Spruch:
Der Revision wird Folge gegeben.
Das Urteil des Gerichtes zweiter Instanz wird dahin abgeändert, dass das Ersturteil zur Gänze wiederhergestellt wird.
Die beklagten Parteien sind schuldig, der klagenden Partei die mit EUR 813,24 (darin enthalten EUR 135,54 USt) bestimmten Kosten des Berufungs- und des Revisionsverfahrens binnen 14 Tagen zu ersetzen.
Text
Entscheidungsgründe:
Die Klägerin und ihre Freundin arbeiteten bereits auf der Grazer Herbstmesse für die beiden Beklagten. Zu dieser Zeit vereinbarten sie gemeinsam eine Tätigkeit auf dem Adventmarkt im Leoben für den Zeitraum von 1. bis 23. 12. 2000, bei der sie als Schankgehilfen einen Weihnachtsverkaufsstand bzw eine Weihnachtshütte betreiben sollten. Nach dem anzuwendenden Kollektivvertrag für Handelsarbeiter gebührt ihnen ein Stundenlohn von S 82 brutto. Auch eine weitere Freundin sollte am Advenmarkt mitarbeiten. Als Dienstzeiten waren grundsätzlich 10 bis 19 Uhr fallweise 19.30 Uhr vereinbart. Die Arbeitseinteilung wurde von den Beklagten den Arbeitnehmerinnen mit dem Vorbehalt überlassen, dass die Sache funktionieren müsse. Die Beklagten schulten dann die Klägerin und ihre Freundin am 1. 12. 2000 im Zusammenhang mit dem Aufbau der Adventhütte ein. Sie sollten gemeinsam die Hütte und der Zweitbeklagte den Glühweinkessel vor der Hütte betreuen. Schon während der Einschulung gab es die ersten Beschimpfungen durch die Erstbeklagte, die ihnen vorwarf, dass sie nichts könnten, “deppert" seien und ähnliches. Der Zweitbeklagte verließ immer wieder stundenweise seinen Arbeitsplatz, sodass die beiden Freundinnen mit ihrer Arbeit fast nicht “zusammengekommen" sind und diese auch nicht um 19.30 Uhr, sondern erst um 20.15 Uhr beenden konnten.

Datensätze:
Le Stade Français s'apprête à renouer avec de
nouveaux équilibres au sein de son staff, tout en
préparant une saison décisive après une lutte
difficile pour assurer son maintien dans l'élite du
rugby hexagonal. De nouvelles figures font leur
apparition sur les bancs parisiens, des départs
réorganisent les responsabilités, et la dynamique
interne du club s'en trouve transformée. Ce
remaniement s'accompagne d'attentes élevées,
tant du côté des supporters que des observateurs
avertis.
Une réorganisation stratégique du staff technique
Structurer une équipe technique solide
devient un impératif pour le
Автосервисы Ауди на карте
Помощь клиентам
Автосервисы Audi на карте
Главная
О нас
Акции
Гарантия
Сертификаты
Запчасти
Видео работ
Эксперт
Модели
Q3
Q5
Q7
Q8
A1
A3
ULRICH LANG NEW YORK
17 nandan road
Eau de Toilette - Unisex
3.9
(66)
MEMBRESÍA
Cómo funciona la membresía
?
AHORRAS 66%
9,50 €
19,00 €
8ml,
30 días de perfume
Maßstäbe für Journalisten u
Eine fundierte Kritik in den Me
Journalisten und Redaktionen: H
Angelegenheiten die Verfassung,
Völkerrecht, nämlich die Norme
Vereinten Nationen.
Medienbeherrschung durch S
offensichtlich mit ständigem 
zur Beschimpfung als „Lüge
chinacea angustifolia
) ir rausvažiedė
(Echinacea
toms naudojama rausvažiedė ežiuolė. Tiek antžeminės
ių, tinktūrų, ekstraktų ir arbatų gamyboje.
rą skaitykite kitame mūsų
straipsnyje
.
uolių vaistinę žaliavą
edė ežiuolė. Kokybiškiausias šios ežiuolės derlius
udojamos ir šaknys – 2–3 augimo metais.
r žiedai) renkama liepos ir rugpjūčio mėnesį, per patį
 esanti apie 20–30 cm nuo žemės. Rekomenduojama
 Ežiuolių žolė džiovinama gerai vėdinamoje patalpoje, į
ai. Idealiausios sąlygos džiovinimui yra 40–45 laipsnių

Aufgabenliste:
1 - Nenne sämtliche Geldbeträge, die in der Entscheidung vorkommen, jeweils mit Währungsangabe.
2 - Kopiere aus der Entscheidung den Abschnitt, der mit "Die beklagten Parteien" beginnt und bis einschließlich "Tagen zu ersetzen." reicht.
Die Zeilen stehen in keinem Zusammenhang mit der Entscheidung.

Erwartete Ergebnisse:
1 -
EUR 813,24
EUR 135,54
S 82

2 -
Die beklagten Parteien sind schuldig, der klagenden Partei die mit EUR 813,24 (darin enthalten EUR 135,54 USt) bestimmten Kosten des Berufungs- und des Revisionsverfahrens binnen 14 Tagen zu ersetzen.